[Opening DATASET CONTENT section]
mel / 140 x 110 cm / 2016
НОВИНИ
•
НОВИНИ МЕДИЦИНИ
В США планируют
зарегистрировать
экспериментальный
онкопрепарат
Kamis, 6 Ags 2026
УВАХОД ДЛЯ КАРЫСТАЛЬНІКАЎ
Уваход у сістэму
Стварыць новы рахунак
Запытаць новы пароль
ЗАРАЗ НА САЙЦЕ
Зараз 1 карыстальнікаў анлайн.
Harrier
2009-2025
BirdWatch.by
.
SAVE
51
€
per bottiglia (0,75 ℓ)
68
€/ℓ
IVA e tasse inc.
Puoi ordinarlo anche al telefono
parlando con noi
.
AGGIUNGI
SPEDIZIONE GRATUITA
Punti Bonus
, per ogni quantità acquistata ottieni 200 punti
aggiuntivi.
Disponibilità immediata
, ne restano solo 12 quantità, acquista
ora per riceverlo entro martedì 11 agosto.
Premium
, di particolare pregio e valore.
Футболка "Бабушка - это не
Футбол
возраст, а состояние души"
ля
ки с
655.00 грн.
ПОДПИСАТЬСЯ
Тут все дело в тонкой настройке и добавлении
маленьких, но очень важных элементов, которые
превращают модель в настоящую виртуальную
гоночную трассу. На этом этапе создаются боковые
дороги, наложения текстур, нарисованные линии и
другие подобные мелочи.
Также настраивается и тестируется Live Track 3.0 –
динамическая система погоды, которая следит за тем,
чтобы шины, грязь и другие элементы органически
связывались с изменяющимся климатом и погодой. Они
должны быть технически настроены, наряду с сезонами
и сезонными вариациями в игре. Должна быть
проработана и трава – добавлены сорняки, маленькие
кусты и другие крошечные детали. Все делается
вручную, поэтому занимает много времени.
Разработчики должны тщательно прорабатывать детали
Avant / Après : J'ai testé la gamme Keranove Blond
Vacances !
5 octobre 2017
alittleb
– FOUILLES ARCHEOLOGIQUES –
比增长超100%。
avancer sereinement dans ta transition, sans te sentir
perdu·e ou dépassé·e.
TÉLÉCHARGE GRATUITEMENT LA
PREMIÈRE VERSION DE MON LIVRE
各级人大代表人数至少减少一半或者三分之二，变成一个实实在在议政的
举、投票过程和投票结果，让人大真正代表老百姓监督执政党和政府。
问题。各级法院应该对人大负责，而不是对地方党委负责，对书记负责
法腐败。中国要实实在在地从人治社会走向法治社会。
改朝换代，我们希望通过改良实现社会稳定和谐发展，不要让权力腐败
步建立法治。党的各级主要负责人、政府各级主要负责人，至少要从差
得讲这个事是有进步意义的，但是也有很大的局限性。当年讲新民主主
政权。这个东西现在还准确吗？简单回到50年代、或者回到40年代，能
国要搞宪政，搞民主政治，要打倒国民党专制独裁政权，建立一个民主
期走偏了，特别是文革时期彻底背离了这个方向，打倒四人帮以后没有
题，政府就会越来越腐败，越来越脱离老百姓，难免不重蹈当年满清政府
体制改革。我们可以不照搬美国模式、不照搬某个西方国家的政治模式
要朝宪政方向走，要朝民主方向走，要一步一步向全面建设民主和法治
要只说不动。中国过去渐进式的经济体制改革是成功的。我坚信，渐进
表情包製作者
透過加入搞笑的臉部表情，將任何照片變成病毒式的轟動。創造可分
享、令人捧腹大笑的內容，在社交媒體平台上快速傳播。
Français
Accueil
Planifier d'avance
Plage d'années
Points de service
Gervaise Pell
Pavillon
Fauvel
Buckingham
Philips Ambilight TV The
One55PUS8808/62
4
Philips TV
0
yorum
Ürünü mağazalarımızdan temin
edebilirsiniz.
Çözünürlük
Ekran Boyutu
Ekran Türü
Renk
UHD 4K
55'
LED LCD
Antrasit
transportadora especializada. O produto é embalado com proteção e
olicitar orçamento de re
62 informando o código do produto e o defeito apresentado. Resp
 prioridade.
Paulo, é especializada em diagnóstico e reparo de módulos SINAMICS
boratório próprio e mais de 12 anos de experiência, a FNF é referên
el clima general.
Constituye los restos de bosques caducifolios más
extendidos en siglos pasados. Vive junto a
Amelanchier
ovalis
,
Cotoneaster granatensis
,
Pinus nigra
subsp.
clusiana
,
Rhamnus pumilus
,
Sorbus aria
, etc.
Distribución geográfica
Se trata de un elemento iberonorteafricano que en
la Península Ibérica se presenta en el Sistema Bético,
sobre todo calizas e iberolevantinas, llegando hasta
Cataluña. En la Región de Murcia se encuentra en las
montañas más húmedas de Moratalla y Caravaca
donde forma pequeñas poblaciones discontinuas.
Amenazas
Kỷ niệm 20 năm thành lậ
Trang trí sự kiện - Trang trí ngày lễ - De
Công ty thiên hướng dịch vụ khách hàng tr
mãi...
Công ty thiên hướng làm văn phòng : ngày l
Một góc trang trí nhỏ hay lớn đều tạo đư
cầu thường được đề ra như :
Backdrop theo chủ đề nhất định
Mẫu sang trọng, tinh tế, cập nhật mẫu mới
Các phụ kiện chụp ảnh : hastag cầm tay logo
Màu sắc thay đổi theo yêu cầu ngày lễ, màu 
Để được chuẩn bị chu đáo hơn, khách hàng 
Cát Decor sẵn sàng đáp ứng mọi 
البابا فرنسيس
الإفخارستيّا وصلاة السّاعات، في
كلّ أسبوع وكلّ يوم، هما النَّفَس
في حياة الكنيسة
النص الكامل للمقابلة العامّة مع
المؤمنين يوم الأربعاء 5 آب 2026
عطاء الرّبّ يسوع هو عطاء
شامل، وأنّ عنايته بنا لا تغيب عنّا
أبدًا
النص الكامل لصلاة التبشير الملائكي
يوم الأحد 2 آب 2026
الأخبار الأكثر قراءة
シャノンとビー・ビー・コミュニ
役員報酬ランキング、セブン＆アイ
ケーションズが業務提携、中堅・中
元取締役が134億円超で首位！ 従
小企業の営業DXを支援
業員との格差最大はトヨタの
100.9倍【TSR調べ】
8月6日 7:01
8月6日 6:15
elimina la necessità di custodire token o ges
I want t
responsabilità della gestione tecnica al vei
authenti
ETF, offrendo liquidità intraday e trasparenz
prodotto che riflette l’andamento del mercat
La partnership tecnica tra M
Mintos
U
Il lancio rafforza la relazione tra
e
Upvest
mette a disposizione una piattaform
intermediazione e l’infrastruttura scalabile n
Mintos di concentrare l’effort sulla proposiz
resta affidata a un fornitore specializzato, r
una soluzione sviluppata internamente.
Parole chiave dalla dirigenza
[Closing DATASET CONTENT section]
__BRIEF__:
Extract every line from the records above that contains the word "theo".

__FINISHED EXERCISE__:
Backdrop theo chủ đề nhất định
Màu sắc thay đổi theo yêu cầu ngày lễ, màu 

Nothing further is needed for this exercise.